Given passage >>
Oil prices fell on Tuesday on fading fears of a prolonged outage at the largest US fuel pipeline system while India’s coronavirus crisis and a tech-led sell-off in global stock markets also weighed.
Brent crude futures dropped $0.83, or 1.21%, to $67.49 a barrel by 1232 GMT. US West Texas Intermediate (WTI) crude futures fell $0.84, or 1.29%, to $64.08.
Global stock markets suffered a second day of sharp losses on Tuesday as a combination of inflation worries, lofty valuations and an anti-monopoly drive in China sent the world’s mightiest tech giants tumbling.
Colonial Pipeline, which transports more than 2.5 million barrels per day (bpd) of gasoline, diesel and jet fuel, on Monday said that it was working to restore much of its operations by the end of the week.
Traders booked at least four tankers to store refined oil products off the US Gulf Coast refining hub after a cyberattack that knocked out the pipeline, shipping data showed on Tuesday.
The US gasoline futures contract and US heating oil futures, which rose after the outage, retreated to pre-Friday levels on the prospect of the restart.
“I believe the pressure we are currently seeing will be temporary,” said Tamas Varga of PVM Oil Associates.
“OPEC has just upped its projection for its oil ... implying healthy demand growth in the second half of the year because mobility restrictions are being lifted all over the world and hopefully India ... and because fears of slight inflation should make commodities, including oil, a perfect tool to hedge.”
Organisation of the Petroleum Exporting Countries (OPEC) on Tuesday raised its forecast for demand for its crude by 200,000 bpd and stuck to its prediction of a strong recovery in global oil demand this year as growth in China and the United States counters the coronavirus crisis in India.
Meanwhile, the rapid spread of infections in India has increased calls to lock down the world’s second-most populous country and the third-largest oil importer and consumer.

Data to examine >>
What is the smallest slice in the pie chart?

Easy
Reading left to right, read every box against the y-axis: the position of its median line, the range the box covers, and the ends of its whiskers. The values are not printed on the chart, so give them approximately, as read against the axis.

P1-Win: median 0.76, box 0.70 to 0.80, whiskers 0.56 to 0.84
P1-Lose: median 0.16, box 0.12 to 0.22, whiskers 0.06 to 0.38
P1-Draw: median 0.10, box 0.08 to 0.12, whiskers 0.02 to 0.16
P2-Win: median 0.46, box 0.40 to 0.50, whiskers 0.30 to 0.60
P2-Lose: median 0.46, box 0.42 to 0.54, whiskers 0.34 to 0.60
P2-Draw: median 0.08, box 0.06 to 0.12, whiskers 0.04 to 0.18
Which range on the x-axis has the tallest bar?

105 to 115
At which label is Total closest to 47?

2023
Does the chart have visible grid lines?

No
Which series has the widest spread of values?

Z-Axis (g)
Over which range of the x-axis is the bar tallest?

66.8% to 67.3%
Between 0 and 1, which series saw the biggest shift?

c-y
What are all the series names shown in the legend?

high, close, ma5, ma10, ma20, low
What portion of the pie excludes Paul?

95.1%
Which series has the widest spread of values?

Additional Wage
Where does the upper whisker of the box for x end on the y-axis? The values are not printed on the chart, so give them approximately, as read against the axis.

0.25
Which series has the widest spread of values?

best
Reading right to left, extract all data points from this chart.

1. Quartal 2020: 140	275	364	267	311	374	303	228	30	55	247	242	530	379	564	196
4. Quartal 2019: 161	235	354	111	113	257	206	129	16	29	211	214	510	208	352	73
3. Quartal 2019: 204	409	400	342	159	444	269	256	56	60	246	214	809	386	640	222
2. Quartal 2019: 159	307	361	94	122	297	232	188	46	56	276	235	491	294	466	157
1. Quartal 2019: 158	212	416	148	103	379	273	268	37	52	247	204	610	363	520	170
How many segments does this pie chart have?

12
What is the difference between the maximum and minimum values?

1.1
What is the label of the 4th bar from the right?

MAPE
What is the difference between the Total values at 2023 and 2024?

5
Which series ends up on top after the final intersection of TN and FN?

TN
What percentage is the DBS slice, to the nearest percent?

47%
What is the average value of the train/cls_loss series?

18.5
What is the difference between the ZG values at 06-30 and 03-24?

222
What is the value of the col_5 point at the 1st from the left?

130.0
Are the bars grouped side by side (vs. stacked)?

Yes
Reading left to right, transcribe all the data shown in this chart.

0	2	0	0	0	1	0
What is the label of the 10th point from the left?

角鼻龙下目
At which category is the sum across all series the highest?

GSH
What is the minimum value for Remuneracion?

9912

Task instructions >>
a – Decide whether each statement agrees with the oil market report. Answer yes or no, and quote the words that settle it.
(i) Brent crude futures fell to $67.49 a barrel.
(ii) Colonial Pipeline carries more than 3 million barrels per day of fuel.
(iii) OPEC lowered its forecast for demand for its crude.
b – Translate this sentence from the oil market report into Spanish: "Meanwhile, the rapid spread of infections in India has increased calls to lock down the world’s second-most populous country and the third-largest oil importer and consumer."
c – Answer these questions from the oil market report.
(i) How far did US West Texas Intermediate crude futures fall, and to what price?
(ii) How many tankers did traders book to store refined oil products off the US Gulf Coast?
(iii) Which firm is Tamas Varga with?
The items come from a different source than the oil market report.

Outputs for the tasks >>
a –
(i) Yes: "Brent crude futures dropped $0.83, or 1.21%, to $67.49 a barrel by 1232 GMT."
(ii) No: "transports more than 2.5 million barrels per day (bpd) of gasoline, diesel and jet fuel"
(iii) No: "raised its forecast for demand for its crude by 200,000 bpd"

b – Mientras tanto, la rápida propagación de las infecciones en la India ha aumentado los llamados a confinar al segundo país más poblado del mundo y tercer mayor importador y consumidor de petróleo.

c –
(i) They fell $0.84, or 1.29%, to $64.08.
(ii) At least four.
(iii) PVM Oil Associates.